[Reading passage]
..............................

Gustaf Gründgens (; 22 December 1899 – 7 October 1963), born Gustav Heinrich Arnold Gründgens, was one of Germany's most famous and influential actors of the 20th century, and artistic director of theatres in Berlin, Düsseldorf, and Hamburg. His career continued unimpeded through the years of the Nazi regime; the extent to which this can be considered as deliberate collaboration with the Nazis is hotly disputed.

His best known roles were that of Mephistopheles in Goethe's Faust in 1960, and as "Der Schränker" (The Safecracker) who is the chief judge of the kangaroo court presiding over Hans Beckert (Peter Lorre) in Fritz Lang's M.

Early life
Born in Düsseldorf, Gründgens attended the drama school of the Düsseldorfer Schauspielhaus after World War I and started his career at smaller theaters in Halberstadt, Kiel, and Berlin.

Career
In 1923, he joined the Kammerspiele in Hamburg, where he changed his first name to Gustaf and appeared as a director for the first time. In 1925, Gründgens wrote to Klaus Mann to propose a Hamburg production of Mann’s play Anja and Esther. Mann agreed, and Anja and Esther was performed in Hamburg with Gründgens directing and playing the role of Jakob. Mann played the role of Kaspar, while his sister Erika and his fiancée Pamela Wedekind played the lead roles of Anja and Esther. The play marked the beginning of Gründgens’ collaborations with the Mann siblings and Wedekind, as well as the beginning of his romantic relationship with Klaus Mann.

..............................

[List of tasks]
• a. Name every city that the passage on Gustaf Gründgens mentions, counting each one once.
• b. Extend the passage on Gustaf Gründgens, picking up right after its final sentence.

[Data supplied]
..............................

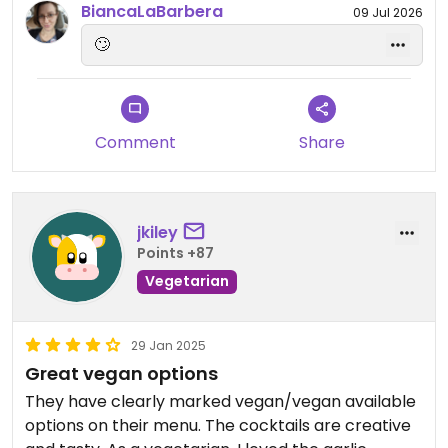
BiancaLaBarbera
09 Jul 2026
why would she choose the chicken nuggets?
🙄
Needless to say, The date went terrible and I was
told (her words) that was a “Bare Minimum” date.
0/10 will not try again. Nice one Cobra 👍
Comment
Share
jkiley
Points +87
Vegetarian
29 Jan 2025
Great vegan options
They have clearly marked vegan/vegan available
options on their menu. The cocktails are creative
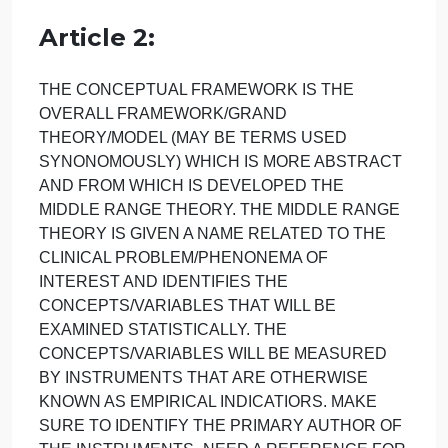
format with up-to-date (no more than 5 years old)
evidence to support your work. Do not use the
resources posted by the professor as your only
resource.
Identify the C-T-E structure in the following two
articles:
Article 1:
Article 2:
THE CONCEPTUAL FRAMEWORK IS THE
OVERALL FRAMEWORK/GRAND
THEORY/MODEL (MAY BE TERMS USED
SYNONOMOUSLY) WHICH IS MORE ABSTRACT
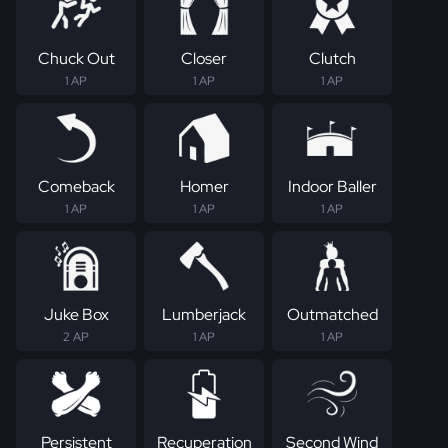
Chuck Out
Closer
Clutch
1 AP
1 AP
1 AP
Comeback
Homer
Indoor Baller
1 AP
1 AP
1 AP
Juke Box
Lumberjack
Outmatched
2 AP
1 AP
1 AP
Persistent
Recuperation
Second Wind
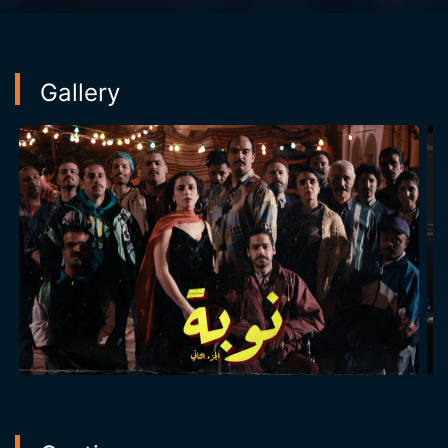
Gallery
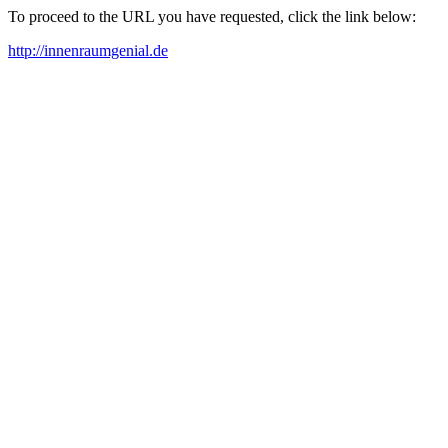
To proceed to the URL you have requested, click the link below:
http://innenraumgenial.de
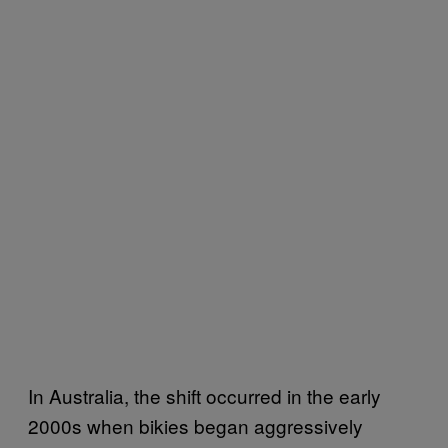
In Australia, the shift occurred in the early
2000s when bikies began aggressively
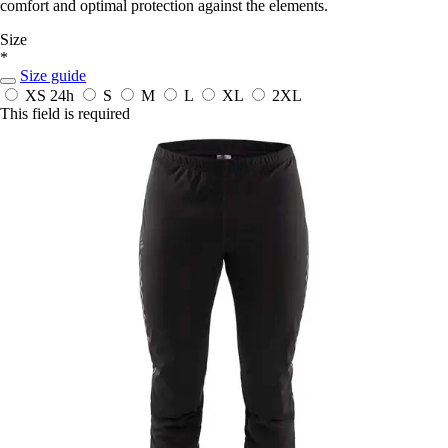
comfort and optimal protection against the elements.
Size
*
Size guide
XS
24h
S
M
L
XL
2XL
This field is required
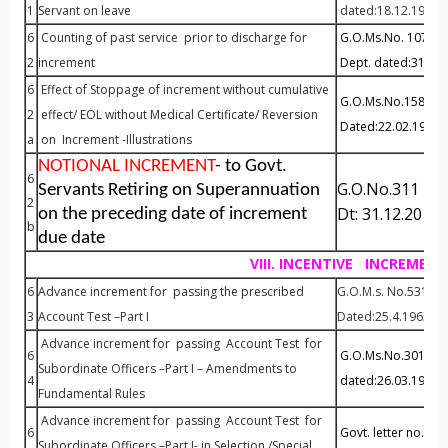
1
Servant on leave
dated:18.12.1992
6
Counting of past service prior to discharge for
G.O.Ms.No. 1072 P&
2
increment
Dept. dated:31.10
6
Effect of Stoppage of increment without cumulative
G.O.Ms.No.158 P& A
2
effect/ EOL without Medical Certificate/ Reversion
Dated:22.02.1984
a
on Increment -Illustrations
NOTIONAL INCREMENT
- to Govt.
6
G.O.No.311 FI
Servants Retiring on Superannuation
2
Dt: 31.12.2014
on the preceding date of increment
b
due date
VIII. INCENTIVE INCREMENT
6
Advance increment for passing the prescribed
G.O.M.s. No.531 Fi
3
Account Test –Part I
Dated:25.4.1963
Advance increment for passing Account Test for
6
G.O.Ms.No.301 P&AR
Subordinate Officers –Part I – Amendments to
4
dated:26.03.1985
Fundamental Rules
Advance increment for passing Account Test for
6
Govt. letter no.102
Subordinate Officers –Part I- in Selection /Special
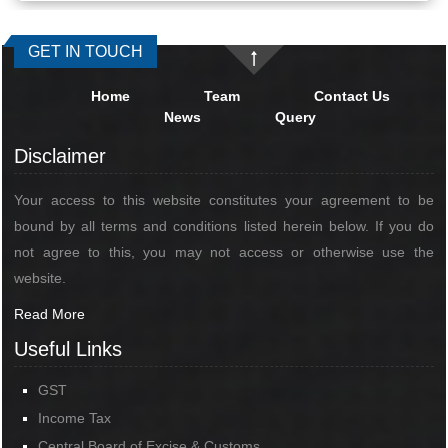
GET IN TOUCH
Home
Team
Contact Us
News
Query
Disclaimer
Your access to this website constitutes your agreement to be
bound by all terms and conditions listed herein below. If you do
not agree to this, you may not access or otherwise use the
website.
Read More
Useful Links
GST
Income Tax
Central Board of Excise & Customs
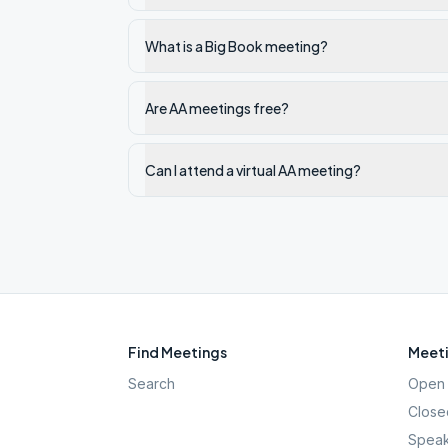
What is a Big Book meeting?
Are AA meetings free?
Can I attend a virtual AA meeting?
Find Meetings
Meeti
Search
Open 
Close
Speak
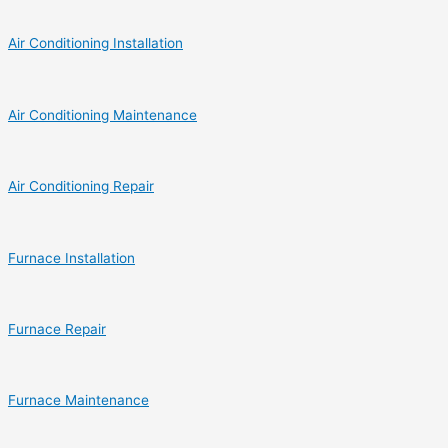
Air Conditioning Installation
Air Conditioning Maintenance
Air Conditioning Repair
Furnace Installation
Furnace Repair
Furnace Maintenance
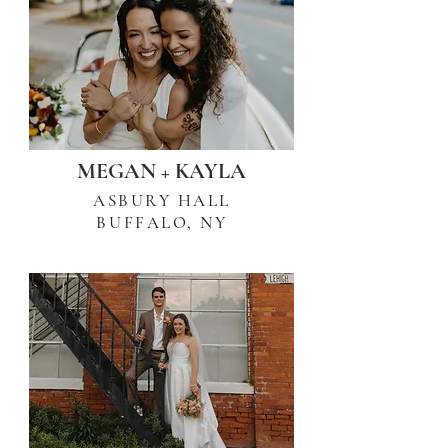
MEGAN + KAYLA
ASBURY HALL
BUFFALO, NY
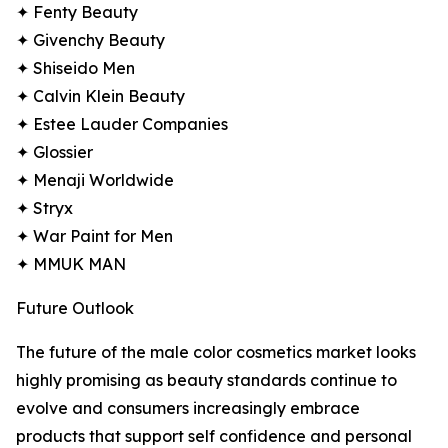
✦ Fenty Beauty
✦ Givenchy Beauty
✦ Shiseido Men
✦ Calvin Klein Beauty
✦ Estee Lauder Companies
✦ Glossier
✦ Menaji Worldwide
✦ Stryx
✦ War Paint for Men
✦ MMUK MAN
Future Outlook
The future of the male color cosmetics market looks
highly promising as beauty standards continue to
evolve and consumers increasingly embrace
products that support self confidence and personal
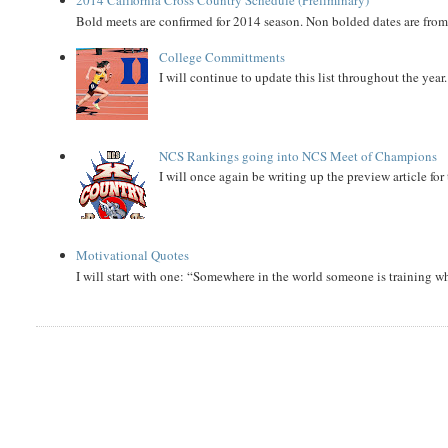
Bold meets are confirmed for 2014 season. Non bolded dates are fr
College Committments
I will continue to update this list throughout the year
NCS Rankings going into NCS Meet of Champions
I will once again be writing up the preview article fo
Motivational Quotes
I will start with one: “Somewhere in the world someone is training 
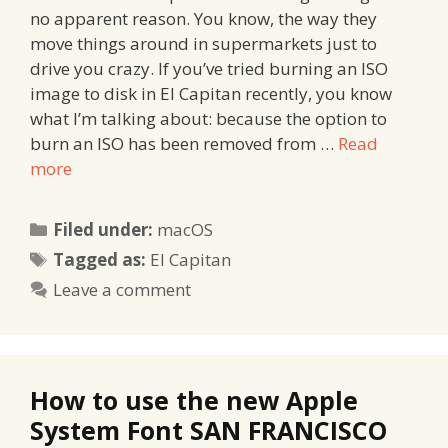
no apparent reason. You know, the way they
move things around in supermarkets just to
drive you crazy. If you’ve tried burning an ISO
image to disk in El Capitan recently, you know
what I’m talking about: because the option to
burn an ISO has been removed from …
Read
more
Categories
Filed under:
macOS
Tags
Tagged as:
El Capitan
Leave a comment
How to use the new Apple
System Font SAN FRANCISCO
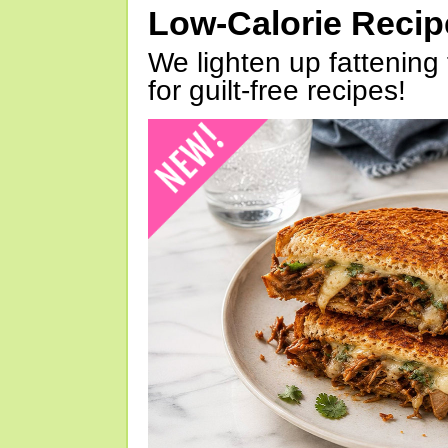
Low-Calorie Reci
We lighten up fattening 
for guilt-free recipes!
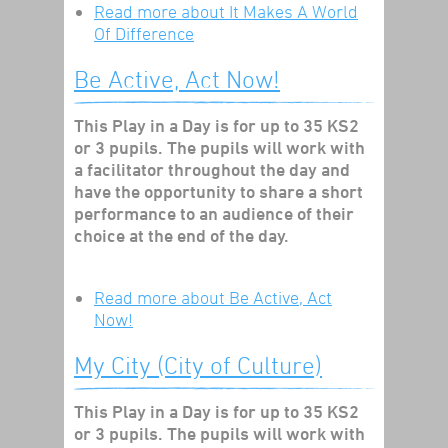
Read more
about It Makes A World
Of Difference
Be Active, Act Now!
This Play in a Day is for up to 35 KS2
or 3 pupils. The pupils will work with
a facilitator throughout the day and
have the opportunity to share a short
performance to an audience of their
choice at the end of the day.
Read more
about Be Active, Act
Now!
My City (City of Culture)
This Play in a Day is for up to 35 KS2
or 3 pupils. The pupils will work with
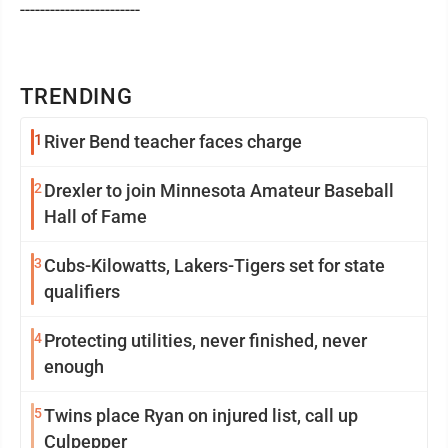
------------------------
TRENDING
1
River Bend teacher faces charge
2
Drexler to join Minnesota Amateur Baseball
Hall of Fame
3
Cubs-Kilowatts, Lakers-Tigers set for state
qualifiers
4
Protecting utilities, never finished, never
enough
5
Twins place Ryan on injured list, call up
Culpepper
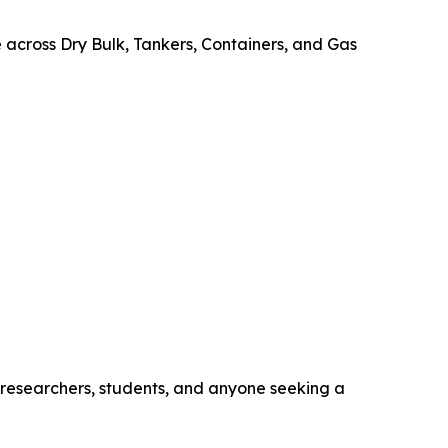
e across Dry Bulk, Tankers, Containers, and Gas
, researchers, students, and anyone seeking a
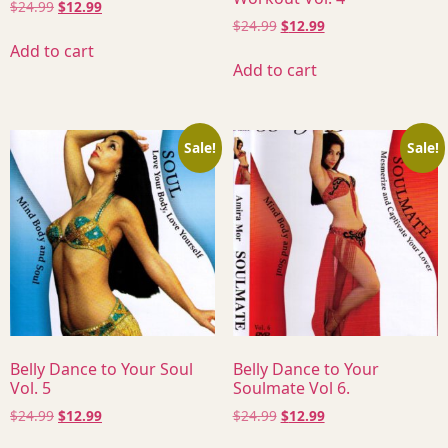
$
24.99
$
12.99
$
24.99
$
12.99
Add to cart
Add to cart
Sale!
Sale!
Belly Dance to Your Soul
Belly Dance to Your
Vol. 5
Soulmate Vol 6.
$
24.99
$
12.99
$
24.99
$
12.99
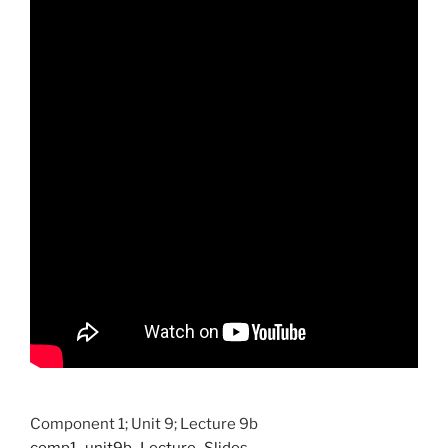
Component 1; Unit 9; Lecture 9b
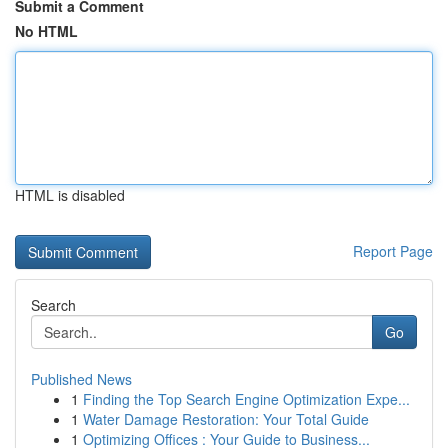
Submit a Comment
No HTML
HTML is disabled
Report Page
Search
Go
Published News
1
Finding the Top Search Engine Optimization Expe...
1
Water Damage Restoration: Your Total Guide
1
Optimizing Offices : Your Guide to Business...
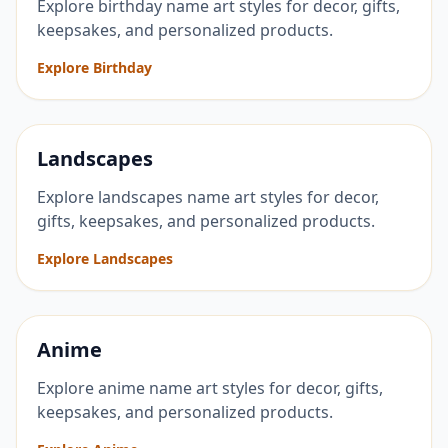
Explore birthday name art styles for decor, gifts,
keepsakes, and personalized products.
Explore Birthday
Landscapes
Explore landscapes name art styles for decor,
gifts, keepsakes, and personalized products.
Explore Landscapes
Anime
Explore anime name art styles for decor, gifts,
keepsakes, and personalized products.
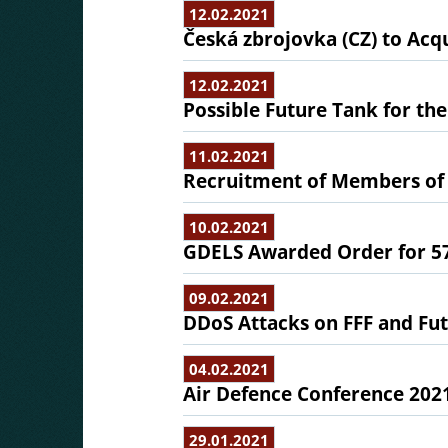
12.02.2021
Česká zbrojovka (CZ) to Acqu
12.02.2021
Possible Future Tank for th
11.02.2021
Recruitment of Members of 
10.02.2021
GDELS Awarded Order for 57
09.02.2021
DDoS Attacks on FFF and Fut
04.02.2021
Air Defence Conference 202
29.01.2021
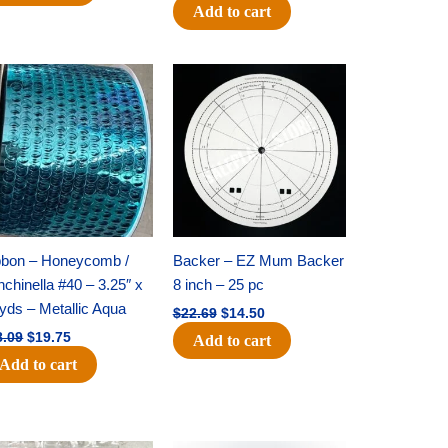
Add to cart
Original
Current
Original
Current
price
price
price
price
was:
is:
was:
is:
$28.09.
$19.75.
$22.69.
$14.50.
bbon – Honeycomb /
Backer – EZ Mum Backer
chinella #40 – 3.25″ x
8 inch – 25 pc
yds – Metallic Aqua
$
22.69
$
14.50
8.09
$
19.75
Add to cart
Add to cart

..............................

[Exercise answers]
• a. Berlin, Düsseldorf, Hamburg, Halberstadt, Kiel

• b.
In 1928, he moved back to Berlin to join the renowned ensemble of the Deutsches Theater under the director Max Reinhardt. Apart from spoken theatre, Gründgens also worked with Otto Klemperer at the Kroll Opera, as a cabaret artist and as a screen actor, most notably in Fritz Lang's 1931 film M, which significantly increased his popularity. From 1932 he was a member of the Prussian State Theatre ensemble, in which he first stood out in the role of Mephistopheles.

Gründgens' career continued after the Nazi party came to power: in 1934 he became the Intendant, or artistic director, of the Prussian State Theatre and was later appointed a member of the Prussian state council by the Prussian Minister-President Hermann Göring. He also became a member of the Presidential Council of the Reichstheaterkammer (Theatre Chamber of the Reich), which was an institution of the Reichskulturkammer (Reich Chamber of Culture). In 1941, Gründgens starred (against his will and unpaid) in the propaganda film Ohm Krüger; he also played the title role in the fictional biographical film Friedemann Bach, which he also produced.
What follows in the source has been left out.